Get Ready for Higher Prices and Less Energy Security: Our Natural Gas Reserves Are Being Plundered For Export
This article was published in partnership with GlobalPossibilities.org.
Unlimited export of U.S. natural gas would have enormous implications on the future of the nation's economy, environment and domestic energy choices. Yet a burgeoning chorus in Congress, on both sides of the aisle, is calling for the swift approval of 19 liquid natural gas (LNG) export permits.
The acceptance of these permits would unleash an unprecedented frenzy of domestic high-volume hydraulic fracturing, or fracking, just to meet daily production rates under decades-long contractual obligations. If accepted, the total of the permits currently under review by the Department of Energy for LNG export would be equal to 28.54 billion cubic feet (Bcf) per day, approximately 45 percent of what the U.S. is projected to consume daily in 2013, according to the U.S. Energy Administration.

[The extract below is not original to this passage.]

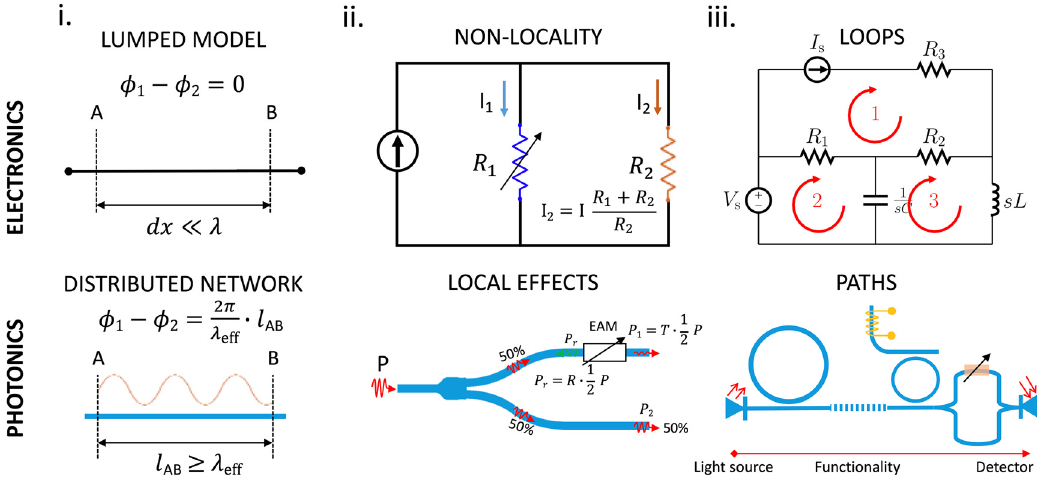
Figure 1: Fundamental differences between electronics and photonics impacting design and functionalities. ( i ) Electric circuits have a footprint signi fi cantly smaller than the operating wavelength, thus can be approximated via a lumped model ( ϕ − ϕ ∼ 0 ) ;whileinphotonicsthewavelengthof theelectric fi eldissigni fi cantlysmallerthanthenetwork. ( ii )Inelectriccircuitsnonlocality 1 2 holdstrue,wherelocalvariationsdoaffecttheentirenetworkfunctionality,whileinphotonicslightintensityisonlyaffectedlocally(e.g.,after beingmodulated). Outputpower P 1 and P 2 of the splitteris giveninterms of T (transmittance), R is there fl ectance.( iii ) Electriccurrent fl owsin loops, while light is generated, then follows set pathways, which provides a certain functionality, and is ultimately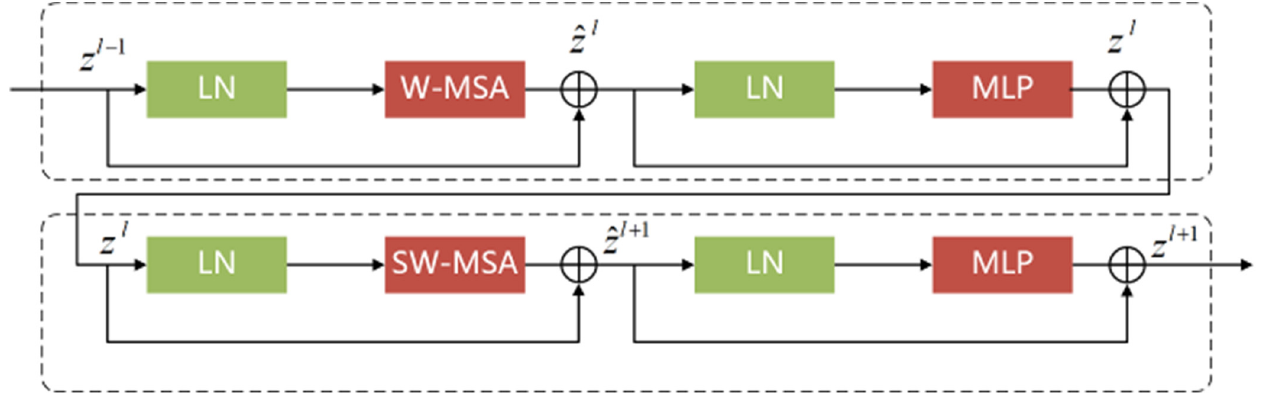
Figure 2. The illustration of two successive Swin Transformer blocks. W-MSA and SW-MSA are window-based self-attention modules which are based on regular or shifted windowing configurations, respectively.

Congressional supporters of unlimited exports argue that turning the U.S. into a major net exporter of LNG would not only boost our economy and create jobs, but also -- seeming to defy the basic tenets of supply and demand -- sustain low domestic natural gas prices, increase our energy security and propel us to energy independence. Some have even contended that such exports would smooth out boom-and-bust cycles and stabilize the price of natural gas.

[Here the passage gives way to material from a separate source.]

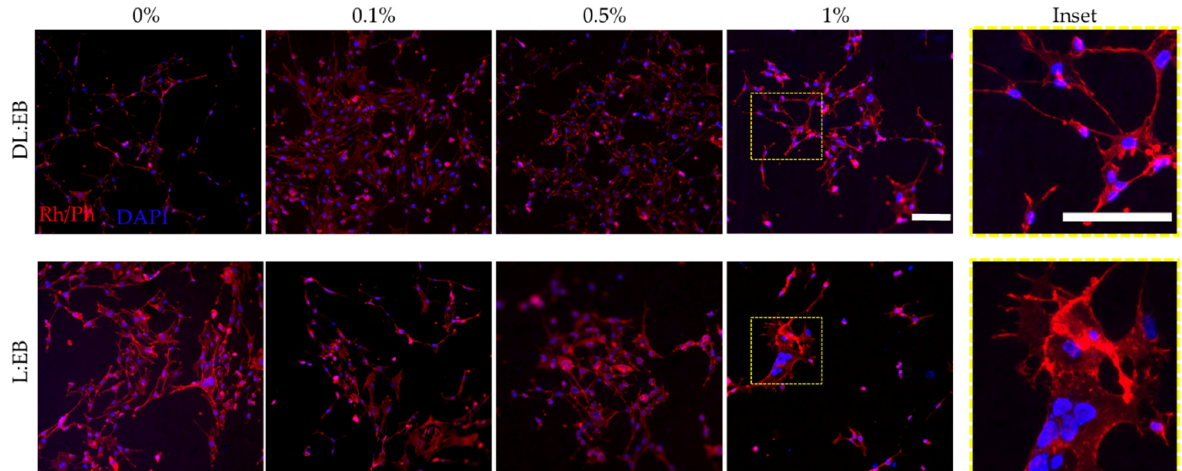
Figure 5. Immunostainning against rhodamine/phalloidin (Rh/Ph) and DAPI showing the morphol- ogy of the astrocytes cultured over L:EB and DL:EB containing increasing amounts of CNT after 48 h. Scale bar 100 μ m in the micrographs and the insets .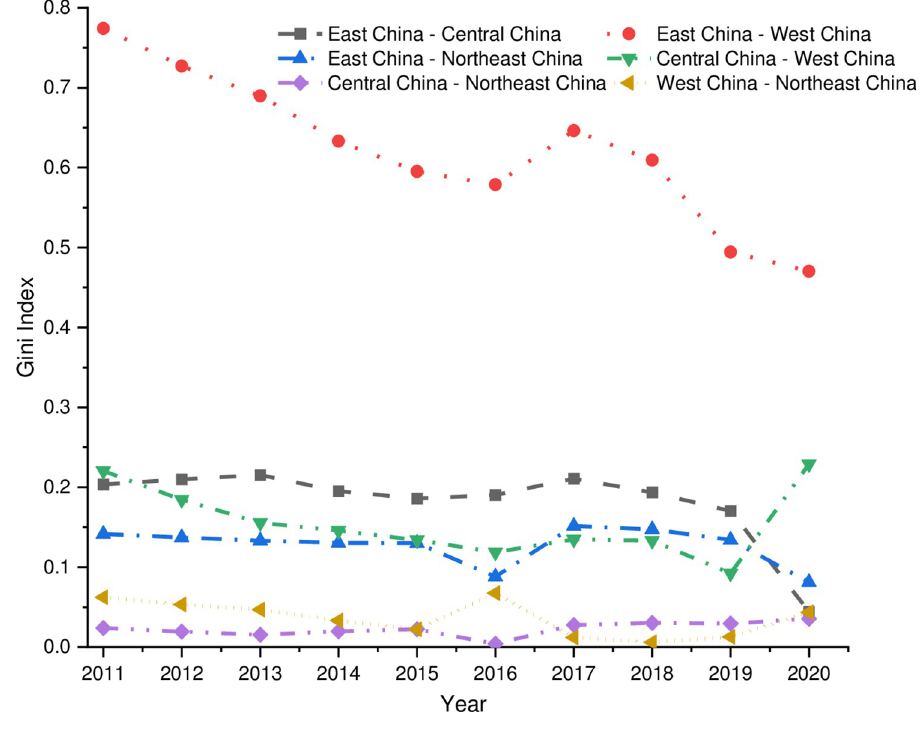
Fig 7. Inter-regional Gini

By law, the Natural Gas Act requires the Department of Energy to grant export permits of LNG to non-free trade agreement countries only if such exports are deemed in the public interest. LNG exports to countries the U.S. has free-trade agreements with, such as Canada and Mexico, do not require a public interest determination.

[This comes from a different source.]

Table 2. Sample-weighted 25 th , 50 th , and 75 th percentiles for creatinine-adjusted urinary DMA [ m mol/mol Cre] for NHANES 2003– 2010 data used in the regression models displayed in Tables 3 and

On the Senate floor last month, Sen. James Inhofe (R-OK) argued, "What could be inconsistent with this for the public interest? This is something that would be cheaper gas for us and give us total independence in a matter of weeks."
At an event last year sponsored by the trade group America's Natural Gas Alliance, Alaska Sen. Lisa Murkowski, the top Republican on the Senate Committee on Energy and Natural Resources, said, "Exports of natural gas ... are not expected to play a significant role in setting prices here at home."
In a statement released by his office, Sen. Mark Begich (D-AK), told AlterNet, "Concerns that natural gas exports will significantly drive up the price of natural gas for domestic use are overblown."
He added, "Additionally, even with dramatic growth in LNG markets abroad and use of natural gas at home, the U.S. has more than enough gas to satisfy both markets for a long time."
But many experts close to the issue -- backed by multiple studies, real-world numbers and historical trends -- say these elected leaders are either not leveling with the American public or are simply ill-informed.
"Members of Congress are not energy experts so they are easily confused," said Tad Patzek, chairman of the Department of Petroleum and Geosystems Engineering at the University of Texas. "And their religion is free market. It's got nothing to do with reality, especially energy markets."
Patzek, an expert in unconventional gas recovery who has extensively studied U.S. shale plays, called congressional boosters of unlimited exports "delusional" in an interview with AlterNet.
"This is the same argument over and over again," he added. "If we have a boom, then twice the boom is always better. Right? Well, not necessarily."
Domestically, natural gas remains cheap, hovering around $3.50 per thousand cubic feet (Mcf). But in Europe and Asia, respectively, prices are three to nearly five times that amount.
The current glut of natural gas in the U.S. has kept prices low for both consumers' electricity bills and for energy-intensive areas of the economy, such as the revitalized domestic manufacturing sector, which uses natural gas for feedstock. But over the last couple of years, gas companies have been losing money because supply has outpaced demand and returns on natural gas at its domestic price became too low to warrant the cost of production.